== Raw data ==
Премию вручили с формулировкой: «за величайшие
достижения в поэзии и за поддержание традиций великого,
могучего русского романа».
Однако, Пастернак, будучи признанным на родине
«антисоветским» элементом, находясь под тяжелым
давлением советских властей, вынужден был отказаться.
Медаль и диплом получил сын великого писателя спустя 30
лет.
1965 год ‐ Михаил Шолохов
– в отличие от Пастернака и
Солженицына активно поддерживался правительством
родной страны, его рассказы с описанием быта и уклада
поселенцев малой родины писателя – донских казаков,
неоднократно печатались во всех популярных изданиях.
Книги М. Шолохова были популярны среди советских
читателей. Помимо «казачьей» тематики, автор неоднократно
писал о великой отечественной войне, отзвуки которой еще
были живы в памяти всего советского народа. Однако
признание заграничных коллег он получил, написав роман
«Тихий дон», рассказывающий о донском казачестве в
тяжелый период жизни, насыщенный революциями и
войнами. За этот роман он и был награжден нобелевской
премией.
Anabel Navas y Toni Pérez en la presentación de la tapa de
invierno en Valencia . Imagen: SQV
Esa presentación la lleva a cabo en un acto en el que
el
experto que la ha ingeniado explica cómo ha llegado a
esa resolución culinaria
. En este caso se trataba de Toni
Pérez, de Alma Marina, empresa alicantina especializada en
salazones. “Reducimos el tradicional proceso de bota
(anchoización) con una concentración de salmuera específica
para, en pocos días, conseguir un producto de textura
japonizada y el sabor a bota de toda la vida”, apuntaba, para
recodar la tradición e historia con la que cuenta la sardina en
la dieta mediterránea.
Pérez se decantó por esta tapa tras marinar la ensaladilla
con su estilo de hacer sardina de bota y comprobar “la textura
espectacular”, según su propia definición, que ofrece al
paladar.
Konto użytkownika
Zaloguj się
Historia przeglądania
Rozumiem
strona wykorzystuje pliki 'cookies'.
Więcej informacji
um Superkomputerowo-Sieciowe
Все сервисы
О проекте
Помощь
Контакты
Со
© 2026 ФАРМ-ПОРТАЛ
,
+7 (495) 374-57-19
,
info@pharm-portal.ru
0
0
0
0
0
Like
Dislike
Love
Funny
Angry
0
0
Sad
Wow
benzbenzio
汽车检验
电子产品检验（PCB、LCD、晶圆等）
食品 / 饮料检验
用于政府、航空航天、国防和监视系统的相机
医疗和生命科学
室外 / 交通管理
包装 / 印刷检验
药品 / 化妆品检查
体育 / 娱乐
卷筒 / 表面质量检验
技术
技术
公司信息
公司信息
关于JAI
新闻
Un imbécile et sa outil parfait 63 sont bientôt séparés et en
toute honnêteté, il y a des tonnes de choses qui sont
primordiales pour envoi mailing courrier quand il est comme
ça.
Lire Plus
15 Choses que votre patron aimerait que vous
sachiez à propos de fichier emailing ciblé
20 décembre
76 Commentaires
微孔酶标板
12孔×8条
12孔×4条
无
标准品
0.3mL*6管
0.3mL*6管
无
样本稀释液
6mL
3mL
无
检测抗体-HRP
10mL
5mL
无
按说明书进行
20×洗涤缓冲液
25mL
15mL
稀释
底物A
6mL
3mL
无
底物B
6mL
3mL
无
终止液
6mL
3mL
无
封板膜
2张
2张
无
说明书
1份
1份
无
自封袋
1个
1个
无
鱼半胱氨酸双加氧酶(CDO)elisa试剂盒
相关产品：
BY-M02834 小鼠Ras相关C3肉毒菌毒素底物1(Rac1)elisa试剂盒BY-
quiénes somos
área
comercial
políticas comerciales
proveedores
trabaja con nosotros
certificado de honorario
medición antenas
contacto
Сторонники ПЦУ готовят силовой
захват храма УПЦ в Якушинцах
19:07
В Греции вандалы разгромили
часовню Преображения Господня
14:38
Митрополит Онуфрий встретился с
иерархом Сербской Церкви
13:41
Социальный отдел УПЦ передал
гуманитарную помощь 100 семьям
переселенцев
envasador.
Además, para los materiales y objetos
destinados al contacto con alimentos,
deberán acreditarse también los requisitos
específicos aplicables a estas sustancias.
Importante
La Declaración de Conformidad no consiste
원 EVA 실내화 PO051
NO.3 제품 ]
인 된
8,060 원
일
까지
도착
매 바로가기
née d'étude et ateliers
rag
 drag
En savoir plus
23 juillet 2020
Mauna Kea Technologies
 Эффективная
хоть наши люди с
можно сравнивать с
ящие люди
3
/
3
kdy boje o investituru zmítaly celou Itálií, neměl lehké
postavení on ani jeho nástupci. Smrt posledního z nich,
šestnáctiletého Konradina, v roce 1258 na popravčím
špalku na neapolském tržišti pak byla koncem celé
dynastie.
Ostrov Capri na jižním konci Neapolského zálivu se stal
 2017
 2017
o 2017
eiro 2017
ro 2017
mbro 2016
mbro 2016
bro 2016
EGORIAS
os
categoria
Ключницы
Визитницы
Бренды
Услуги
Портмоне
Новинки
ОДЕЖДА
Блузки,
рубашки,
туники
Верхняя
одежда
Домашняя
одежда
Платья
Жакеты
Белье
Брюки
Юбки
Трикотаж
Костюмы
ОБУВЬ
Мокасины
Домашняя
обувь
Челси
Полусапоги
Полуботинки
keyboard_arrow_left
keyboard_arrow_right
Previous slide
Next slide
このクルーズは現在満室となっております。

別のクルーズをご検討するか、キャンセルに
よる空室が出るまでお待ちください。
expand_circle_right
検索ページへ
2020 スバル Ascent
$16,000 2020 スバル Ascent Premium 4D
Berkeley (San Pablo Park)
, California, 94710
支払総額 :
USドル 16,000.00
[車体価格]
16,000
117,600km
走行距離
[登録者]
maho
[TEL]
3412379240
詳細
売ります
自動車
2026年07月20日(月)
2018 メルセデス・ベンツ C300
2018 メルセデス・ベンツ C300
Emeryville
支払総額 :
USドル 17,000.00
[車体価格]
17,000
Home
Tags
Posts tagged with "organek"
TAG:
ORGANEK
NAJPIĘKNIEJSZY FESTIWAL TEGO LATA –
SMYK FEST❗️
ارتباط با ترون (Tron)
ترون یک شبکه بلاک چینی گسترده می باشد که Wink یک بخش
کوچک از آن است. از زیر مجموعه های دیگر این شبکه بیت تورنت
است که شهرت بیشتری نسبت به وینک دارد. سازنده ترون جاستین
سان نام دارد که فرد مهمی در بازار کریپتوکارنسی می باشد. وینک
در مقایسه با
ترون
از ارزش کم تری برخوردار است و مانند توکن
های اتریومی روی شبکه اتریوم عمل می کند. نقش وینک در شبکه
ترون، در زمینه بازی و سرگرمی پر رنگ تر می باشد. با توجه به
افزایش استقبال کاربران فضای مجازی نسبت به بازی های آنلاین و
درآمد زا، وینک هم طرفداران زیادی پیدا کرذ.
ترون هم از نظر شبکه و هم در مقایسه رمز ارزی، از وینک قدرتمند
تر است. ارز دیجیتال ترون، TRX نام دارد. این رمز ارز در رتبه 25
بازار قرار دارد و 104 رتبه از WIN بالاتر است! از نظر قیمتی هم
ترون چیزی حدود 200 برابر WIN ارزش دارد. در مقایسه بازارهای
===
What this task involves: Write the records out again. Each one must match exactly.

Answer to this task:
Премию вручили с формулировкой: «за величайшие
достижения в поэзии и за поддержание традиций великого,
могучего русского романа».
Однако, Пастернак, будучи признанным на родине
«антисоветским» элементом, находясь под тяжелым
давлением советских властей, вынужден был отказаться.
Медаль и диплом получил сын великого писателя спустя 30
лет.
1965 год ‐ Михаил Шолохов
– в отличие от Пастернака и
Солженицына активно поддерживался правительством
родной страны, его рассказы с описанием быта и уклада
поселенцев малой родины писателя – донских казаков,
неоднократно печатались во всех популярных изданиях.
Книги М. Шолохова были популярны среди советских
читателей. Помимо «казачьей» тематики, автор неоднократно
писал о великой отечественной войне, отзвуки которой еще
были живы в памяти всего советского народа. Однако
признание заграничных коллег он получил, написав роман
«Тихий дон», рассказывающий о донском казачестве в
тяжелый период жизни, насыщенный революциями и
войнами. За этот роман он и был награжден нобелевской
премией.
Anabel Navas y Toni Pérez en la presentación de la tapa de
invierno en Valencia . Imagen: SQV
Esa presentación la lleva a cabo en un acto en el que
el
experto que la ha ingeniado explica cómo ha llegado a
esa resolución culinaria
. En este caso se trataba de Toni
Pérez, de Alma Marina, empresa alicantina especializada en
salazones. “Reducimos el tradicional proceso de bota
(anchoización) con una concentración de salmuera específica
para, en pocos días, conseguir un producto de textura
japonizada y el sabor a bota de toda la vida”, apuntaba, para
recodar la tradición e historia con la que cuenta la sardina en
la dieta mediterránea.
Pérez se decantó por esta tapa tras marinar la ensaladilla
con su estilo de hacer sardina de bota y comprobar “la textura
espectacular”, según su propia definición, que ofrece al
paladar.
Konto użytkownika
Zaloguj się
Historia przeglądania
Rozumiem
strona wykorzystuje pliki 'cookies'.
Więcej informacji
um Superkomputerowo-Sieciowe
Все сервисы
О проекте
Помощь
Контакты
Со
© 2026 ФАРМ-ПОРТАЛ
,
+7 (495) 374-57-19
,
info@pharm-portal.ru
0
0
0
0
0
Like
Dislike
Love
Funny
Angry
0
0
Sad
Wow
benzbenzio
汽车检验
电子产品检验（PCB、LCD、晶圆等）
食品 / 饮料检验
用于政府、航空航天、国防和监视系统的相机
医疗和生命科学
室外 / 交通管理
包装 / 印刷检验
药品 / 化妆品检查
体育 / 娱乐
卷筒 / 表面质量检验
技术
技术
公司信息
公司信息
关于JAI
新闻
Un imbécile et sa outil parfait 63 sont bientôt séparés et en
toute honnêteté, il y a des tonnes de choses qui sont
primordiales pour envoi mailing courrier quand il est comme
ça.
Lire Plus
15 Choses que votre patron aimerait que vous
sachiez à propos de fichier emailing ciblé
20 décembre
76 Commentaires
微孔酶标板
12孔×8条
12孔×4条
无
标准品
0.3mL*6管
0.3mL*6管
无
样本稀释液
6mL
3mL
无
检测抗体-HRP
10mL
5mL
无
按说明书进行
20×洗涤缓冲液
25mL
15mL
稀释
底物A
6mL
3mL
无
底物B
6mL
3mL
无
终止液
6mL
3mL
无
封板膜
2张
2张
无
说明书
1份
1份
无
自封袋
1个
1个
无
鱼半胱氨酸双加氧酶(CDO)elisa试剂盒
相关产品：
BY-M02834 小鼠Ras相关C3肉毒菌毒素底物1(Rac1)elisa试剂盒BY-
quiénes somos
área
comercial
políticas comerciales
proveedores
trabaja con nosotros
certificado de honorario
medición antenas
contacto
Сторонники ПЦУ готовят силовой
захват храма УПЦ в Якушинцах
19:07
В Греции вандалы разгромили
часовню Преображения Господня
14:38
Митрополит Онуфрий встретился с
иерархом Сербской Церкви
13:41
Социальный отдел УПЦ передал
гуманитарную помощь 100 семьям
переселенцев
envasador.
Además, para los materiales y objetos
destinados al contacto con alimentos,
deberán acreditarse también los requisitos
específicos aplicables a estas sustancias.
Importante
La Declaración de Conformidad no consiste
원 EVA 실내화 PO051
NO.3 제품 ]
인 된
8,060 원
일
까지
도착
매 바로가기
née d'étude et ateliers
rag
 drag
En savoir plus
23 juillet 2020
Mauna Kea Technologies
 Эффективная
хоть наши люди с
можно сравнивать с
ящие люди
3
/
3
kdy boje o investituru zmítaly celou Itálií, neměl lehké
postavení on ani jeho nástupci. Smrt posledního z nich,
šestnáctiletého Konradina, v roce 1258 na popravčím
špalku na neapolském tržišti pak byla koncem celé
dynastie.
Ostrov Capri na jižním konci Neapolského zálivu se stal
 2017
 2017
o 2017
eiro 2017
ro 2017
mbro 2016
mbro 2016
bro 2016
EGORIAS
os
categoria
Ключницы
Визитницы
Бренды
Услуги
Портмоне
Новинки
ОДЕЖДА
Блузки,
рубашки,
туники
Верхняя
одежда
Домашняя
одежда
Платья
Жакеты
Белье
Брюки
Юбки
Трикотаж
Костюмы
ОБУВЬ
Мокасины
Домашняя
обувь
Челси
Полусапоги
Полуботинки
keyboard_arrow_left
keyboard_arrow_right
Previous slide
Next slide
このクルーズは現在満室となっております。

別のクルーズをご検討するか、キャンセルに
よる空室が出るまでお待ちください。
expand_circle_right
検索ページへ
2020 スバル Ascent
$16,000 2020 スバル Ascent Premium 4D
Berkeley (San Pablo Park)
, California, 94710
支払総額 :
USドル 16,000.00
[車体価格]
16,000
117,600km
走行距離
[登録者]
maho
[TEL]
3412379240
詳細
売ります
自動車
2026年07月20日(月)
2018 メルセデス・ベンツ C300
2018 メルセデス・ベンツ C300
Emeryville
支払総額 :
USドル 17,000.00
[車体価格]
17,000
Home
Tags
Posts tagged with "organek"
TAG:
ORGANEK
NAJPIĘKNIEJSZY FESTIWAL TEGO LATA –
SMYK FEST❗️
ارتباط با ترون (Tron)
ترون یک شبکه بلاک چینی گسترده می باشد که Wink یک بخش
کوچک از آن است. از زیر مجموعه های دیگر این شبکه بیت تورنت
است که شهرت بیشتری نسبت به وینک دارد. سازنده ترون جاستین
سان نام دارد که فرد مهمی در بازار کریپتوکارنسی می باشد. وینک
در مقایسه با
ترون
از ارزش کم تری برخوردار است و مانند توکن
های اتریومی روی شبکه اتریوم عمل می کند. نقش وینک در شبکه
ترون، در زمینه بازی و سرگرمی پر رنگ تر می باشد. با توجه به
افزایش استقبال کاربران فضای مجازی نسبت به بازی های آنلاین و
درآمد زا، وینک هم طرفداران زیادی پیدا کرذ.
ترون هم از نظر شبکه و هم در مقایسه رمز ارزی، از وینک قدرتمند
تر است. ارز دیجیتال ترون، TRX نام دارد. این رمز ارز در رتبه 25
بازار قرار دارد و 104 رتبه از WIN بالاتر است! از نظر قیمتی هم
ترون چیزی حدود 200 برابر WIN ارزش دارد. در مقایسه بازارهای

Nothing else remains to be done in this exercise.